La destrucción de la democracia | Internacional

Donald Trump, este jueves en una plataforma petrolífera de Midland (Texas).Bob Daemmrich/ZUMA Wire / Splash / GTRES

Jamás Estados Unidos ha suspendido unas elecciones presidenciales, ni siquiera en plena guerra civil o durante las guerras mundiales. El corazón de la gran democracia americana es la elección de su presidente por el voto de los delegados surgidos del sufragio universal cada cuatro años el primer martes después del primer lunes de noviembre. El poder inmenso del que goza el primer magistrado de la república tiene su origen precisamente en el escrupuloso respecto a una regla de juego a la que se someten todos los candidatos y que todos aceptan, antes y después del resultado arrojado por las urnas.

Hasta hoy. Ahora hay un presidente en la Casa Blanca que ya ha venido anunciado su reticencia a aceptar el resultado de las elecciones del próximo 3 de noviembre si no es él mismo quien sale vencedor de los comicios. Es conocida su desconfianza en el sistema electoral, especialmente ante las expectativas de resultados adversos. Tras su victoria presidencial en 2016, con tres millones de votos menos que su rival Hillary Clinton, gracias a un sistema electoral que premia a los territorios por encima de los ciudadanos, extendió el bulo de un fraude masivo por parte del Partido Demócrata, hasta promover una investigación que no condujo a ninguna conclusión fiable.

Antes de la explosión descontrolada de la pandemia, fruto de su alocada e irresponsable gestión desde la Casa Blanca, todavía confiaba en la buena marcha de la economía y en la ventaja del titular cuando se presenta por segunda vez a las elecciones. Ahora todo se ha hundido. Su prestigio está por los suelos, incluso en las filas republicanas. Muchos senadores y congresistas temen por sus escaños, arrastrados por el desprestigio creciente del presidente. Ni una sola encuesta le es favorable, ni siquiera en los Estados de voto dubitativo e incluso en los de voto republicano. Solo faltaba la cifra terrible de una caída del 9,5% de la economía del país en el segundo trimestre del año.

Así es como se han precipitado las amenazas que se esperaban para el otoño. Ya no se trata de dudar sobre el resultado electoral para el caso de que sea desfavorable. Tampoco de impedir el voto por correo, el mejor controlado y seguro ante el fraude, que permitirá movilizar al voto demócrata incluso en situaciones extremas de pandemia. Ahora Trump se propone, lisa y llanamente, suspender y aplazar las elecciones, una decisión para la que no cuenta con poder legal alguno y que de materializarse significaría la destrucción del sistema democrático.

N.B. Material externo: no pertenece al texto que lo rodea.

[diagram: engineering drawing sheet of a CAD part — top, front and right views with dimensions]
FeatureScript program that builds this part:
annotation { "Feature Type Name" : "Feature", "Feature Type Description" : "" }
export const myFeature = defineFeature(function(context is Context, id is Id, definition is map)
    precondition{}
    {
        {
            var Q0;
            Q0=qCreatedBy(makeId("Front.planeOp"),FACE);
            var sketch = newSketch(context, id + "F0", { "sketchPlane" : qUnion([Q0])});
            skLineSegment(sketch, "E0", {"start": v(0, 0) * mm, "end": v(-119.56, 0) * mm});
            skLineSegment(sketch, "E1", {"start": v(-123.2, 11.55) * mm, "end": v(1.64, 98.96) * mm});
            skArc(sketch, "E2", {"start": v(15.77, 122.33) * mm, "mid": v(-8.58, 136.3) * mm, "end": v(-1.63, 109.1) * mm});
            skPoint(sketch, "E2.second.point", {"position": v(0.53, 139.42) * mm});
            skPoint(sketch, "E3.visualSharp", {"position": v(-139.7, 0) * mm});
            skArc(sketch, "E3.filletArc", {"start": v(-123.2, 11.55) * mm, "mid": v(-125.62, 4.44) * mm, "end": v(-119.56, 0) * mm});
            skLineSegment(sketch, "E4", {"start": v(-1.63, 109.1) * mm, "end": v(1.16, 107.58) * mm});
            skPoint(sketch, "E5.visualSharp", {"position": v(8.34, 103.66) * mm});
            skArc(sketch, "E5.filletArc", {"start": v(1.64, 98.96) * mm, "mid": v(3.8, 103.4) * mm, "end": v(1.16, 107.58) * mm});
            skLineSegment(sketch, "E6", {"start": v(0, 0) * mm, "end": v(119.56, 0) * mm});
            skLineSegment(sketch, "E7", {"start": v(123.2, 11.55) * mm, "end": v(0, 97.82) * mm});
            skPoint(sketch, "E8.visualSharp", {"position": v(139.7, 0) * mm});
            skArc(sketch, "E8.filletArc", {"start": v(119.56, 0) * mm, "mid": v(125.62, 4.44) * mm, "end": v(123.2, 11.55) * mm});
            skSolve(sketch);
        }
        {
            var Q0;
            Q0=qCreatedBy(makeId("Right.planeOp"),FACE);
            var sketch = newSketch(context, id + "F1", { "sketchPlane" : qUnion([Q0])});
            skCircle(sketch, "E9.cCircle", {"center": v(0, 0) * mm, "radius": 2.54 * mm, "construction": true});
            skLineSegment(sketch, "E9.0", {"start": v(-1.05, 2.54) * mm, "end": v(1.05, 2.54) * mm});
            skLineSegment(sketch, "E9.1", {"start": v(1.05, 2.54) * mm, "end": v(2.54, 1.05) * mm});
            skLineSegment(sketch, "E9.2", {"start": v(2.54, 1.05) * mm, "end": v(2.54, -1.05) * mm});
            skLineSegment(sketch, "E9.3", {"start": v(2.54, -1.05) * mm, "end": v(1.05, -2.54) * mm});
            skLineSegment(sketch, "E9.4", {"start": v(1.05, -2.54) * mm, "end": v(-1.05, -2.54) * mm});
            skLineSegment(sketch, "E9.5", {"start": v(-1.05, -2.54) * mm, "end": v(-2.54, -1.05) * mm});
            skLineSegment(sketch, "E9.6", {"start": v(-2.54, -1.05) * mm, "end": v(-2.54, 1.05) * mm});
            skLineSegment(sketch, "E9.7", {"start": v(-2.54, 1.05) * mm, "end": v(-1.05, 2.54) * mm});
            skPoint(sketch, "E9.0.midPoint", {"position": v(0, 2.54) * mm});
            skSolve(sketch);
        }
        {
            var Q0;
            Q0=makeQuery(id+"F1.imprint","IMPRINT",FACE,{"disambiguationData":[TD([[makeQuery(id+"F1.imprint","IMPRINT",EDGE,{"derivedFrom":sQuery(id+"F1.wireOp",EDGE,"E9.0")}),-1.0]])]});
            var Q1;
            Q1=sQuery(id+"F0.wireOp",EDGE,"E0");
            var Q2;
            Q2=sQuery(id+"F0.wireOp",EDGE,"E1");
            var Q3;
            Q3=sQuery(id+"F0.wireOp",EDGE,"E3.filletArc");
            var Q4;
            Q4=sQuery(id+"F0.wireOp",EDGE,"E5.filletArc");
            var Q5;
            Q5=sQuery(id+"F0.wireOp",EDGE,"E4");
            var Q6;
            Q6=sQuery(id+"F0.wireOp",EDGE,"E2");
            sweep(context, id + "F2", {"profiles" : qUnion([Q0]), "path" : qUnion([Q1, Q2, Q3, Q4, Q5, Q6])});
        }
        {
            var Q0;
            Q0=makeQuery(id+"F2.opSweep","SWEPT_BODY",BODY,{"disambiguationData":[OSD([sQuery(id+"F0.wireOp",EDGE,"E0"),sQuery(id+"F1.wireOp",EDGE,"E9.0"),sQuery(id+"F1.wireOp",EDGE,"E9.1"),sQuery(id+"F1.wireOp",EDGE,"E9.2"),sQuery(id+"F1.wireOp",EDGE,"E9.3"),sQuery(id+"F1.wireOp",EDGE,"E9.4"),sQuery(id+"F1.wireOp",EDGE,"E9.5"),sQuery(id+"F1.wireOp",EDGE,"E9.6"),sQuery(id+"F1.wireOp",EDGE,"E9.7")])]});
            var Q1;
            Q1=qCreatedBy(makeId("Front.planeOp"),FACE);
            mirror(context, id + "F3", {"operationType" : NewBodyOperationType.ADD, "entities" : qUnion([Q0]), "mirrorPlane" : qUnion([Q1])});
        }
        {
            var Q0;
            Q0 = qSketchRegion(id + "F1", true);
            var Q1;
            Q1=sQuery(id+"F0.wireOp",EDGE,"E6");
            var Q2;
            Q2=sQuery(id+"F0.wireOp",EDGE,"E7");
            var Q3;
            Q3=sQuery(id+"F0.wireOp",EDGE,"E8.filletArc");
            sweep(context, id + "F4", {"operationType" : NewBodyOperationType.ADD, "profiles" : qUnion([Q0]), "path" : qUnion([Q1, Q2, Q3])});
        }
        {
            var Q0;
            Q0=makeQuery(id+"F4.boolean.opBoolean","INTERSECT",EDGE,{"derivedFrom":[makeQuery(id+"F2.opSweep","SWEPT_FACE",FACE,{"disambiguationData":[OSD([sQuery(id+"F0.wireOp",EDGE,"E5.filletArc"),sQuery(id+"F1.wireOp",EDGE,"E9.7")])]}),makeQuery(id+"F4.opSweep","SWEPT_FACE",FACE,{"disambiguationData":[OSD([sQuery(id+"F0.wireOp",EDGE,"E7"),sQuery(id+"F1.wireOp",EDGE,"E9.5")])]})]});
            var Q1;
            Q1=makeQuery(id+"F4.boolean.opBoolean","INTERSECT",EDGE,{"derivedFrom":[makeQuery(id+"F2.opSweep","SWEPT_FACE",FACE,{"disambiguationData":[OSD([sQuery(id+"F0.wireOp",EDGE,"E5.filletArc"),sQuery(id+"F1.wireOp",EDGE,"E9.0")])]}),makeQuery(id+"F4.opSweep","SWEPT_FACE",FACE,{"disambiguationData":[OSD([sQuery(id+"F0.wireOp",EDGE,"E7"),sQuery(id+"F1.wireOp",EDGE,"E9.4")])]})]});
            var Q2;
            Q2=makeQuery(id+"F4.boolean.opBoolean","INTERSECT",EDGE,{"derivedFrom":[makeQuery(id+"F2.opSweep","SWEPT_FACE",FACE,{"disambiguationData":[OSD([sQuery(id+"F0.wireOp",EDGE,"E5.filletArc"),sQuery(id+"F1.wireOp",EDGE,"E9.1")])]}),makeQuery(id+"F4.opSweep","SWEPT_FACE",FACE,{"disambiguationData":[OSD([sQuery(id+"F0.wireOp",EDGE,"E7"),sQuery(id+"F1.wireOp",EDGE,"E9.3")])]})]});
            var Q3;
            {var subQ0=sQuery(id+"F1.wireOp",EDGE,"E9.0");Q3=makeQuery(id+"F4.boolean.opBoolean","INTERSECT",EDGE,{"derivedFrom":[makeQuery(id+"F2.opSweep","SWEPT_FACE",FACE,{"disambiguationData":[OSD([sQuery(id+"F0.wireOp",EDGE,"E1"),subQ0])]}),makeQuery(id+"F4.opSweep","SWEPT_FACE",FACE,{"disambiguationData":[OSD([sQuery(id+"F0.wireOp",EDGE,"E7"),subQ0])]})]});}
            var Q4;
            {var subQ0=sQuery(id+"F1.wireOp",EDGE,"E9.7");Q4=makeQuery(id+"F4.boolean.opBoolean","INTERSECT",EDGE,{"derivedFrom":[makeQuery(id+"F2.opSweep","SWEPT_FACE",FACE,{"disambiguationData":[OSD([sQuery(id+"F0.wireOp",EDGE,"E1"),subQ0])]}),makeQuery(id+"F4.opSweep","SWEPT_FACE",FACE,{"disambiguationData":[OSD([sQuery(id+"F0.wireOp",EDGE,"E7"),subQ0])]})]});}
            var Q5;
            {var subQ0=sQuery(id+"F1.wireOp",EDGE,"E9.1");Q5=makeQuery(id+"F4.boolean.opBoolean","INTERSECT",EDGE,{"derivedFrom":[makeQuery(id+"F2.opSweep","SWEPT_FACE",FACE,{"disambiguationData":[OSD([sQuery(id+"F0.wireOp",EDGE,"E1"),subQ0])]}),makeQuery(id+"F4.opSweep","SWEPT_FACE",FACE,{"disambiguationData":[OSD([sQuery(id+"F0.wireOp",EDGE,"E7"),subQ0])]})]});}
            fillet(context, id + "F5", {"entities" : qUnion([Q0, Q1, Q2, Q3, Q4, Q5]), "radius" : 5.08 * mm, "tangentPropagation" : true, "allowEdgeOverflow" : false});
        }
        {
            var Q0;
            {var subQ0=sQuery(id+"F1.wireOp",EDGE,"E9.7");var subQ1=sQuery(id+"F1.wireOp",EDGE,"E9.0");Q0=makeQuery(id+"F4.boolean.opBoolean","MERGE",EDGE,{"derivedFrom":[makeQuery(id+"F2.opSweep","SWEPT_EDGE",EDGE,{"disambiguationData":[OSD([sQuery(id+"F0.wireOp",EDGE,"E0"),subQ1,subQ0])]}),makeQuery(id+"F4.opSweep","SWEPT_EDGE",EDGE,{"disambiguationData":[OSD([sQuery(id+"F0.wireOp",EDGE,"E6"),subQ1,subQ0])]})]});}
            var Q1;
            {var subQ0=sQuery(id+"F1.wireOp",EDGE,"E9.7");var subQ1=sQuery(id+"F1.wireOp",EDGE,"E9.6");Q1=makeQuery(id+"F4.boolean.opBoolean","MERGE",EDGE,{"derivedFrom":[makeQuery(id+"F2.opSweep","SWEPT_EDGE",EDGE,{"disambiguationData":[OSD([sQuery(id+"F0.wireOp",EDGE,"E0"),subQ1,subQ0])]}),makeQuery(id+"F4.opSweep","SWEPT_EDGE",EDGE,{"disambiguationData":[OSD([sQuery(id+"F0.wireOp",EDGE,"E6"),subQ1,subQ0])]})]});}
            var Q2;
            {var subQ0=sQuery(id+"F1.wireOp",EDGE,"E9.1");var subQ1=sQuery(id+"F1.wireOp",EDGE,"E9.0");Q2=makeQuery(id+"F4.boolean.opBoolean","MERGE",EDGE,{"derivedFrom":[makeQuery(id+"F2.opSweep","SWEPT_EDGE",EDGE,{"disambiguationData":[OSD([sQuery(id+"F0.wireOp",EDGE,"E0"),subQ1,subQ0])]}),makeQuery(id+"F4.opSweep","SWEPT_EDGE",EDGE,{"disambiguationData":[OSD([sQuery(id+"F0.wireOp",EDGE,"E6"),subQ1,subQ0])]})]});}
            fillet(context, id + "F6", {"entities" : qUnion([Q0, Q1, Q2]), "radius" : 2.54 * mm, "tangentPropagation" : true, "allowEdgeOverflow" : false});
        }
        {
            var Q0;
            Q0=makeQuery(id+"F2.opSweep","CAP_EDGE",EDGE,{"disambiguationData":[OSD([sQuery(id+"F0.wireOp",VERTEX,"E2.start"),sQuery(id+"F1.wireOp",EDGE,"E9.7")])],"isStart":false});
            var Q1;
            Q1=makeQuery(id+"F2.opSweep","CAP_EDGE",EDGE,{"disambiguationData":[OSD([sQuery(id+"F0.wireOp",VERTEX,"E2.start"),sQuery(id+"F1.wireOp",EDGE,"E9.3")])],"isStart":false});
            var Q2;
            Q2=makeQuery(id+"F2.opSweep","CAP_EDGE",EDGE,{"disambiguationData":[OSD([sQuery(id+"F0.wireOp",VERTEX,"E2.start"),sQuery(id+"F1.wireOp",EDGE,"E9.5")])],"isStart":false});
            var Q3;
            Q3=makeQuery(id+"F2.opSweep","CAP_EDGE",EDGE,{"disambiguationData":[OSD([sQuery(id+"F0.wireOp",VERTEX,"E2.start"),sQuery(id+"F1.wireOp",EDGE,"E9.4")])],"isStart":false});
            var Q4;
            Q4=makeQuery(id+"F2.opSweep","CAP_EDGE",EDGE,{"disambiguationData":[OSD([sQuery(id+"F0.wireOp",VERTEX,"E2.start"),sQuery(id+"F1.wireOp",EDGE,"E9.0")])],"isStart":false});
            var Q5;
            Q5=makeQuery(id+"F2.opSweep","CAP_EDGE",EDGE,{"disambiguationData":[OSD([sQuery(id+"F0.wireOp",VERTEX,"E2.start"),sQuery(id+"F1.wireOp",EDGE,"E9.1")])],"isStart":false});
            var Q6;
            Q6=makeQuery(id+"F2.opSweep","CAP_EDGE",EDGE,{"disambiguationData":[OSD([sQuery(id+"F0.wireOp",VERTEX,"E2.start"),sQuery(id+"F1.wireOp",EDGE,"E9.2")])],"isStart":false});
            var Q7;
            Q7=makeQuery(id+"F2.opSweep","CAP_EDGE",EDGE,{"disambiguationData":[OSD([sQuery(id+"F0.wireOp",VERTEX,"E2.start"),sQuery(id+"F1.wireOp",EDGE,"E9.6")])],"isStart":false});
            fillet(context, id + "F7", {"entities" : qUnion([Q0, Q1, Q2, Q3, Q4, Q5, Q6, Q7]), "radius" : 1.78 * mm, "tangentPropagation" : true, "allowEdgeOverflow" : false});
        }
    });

De momento es solo un deseo expresado en un tuit. Veremos cuál es el acompañamiento que reciben sus manifestaciones desde el Partido Republicano y desde la Casa Blanca. Lo más probable es que de momento queden en nada. Se necesitaría una ley del Congreso para tomar una decisión tan grave. Pero este cohete escandaloso lanzado inopinadamente por el presidente anuncia ya su enorme disposición a embarrar la elección presidencial y su rechazo a admitir la derrota que está dibujándose ya en el horizonte.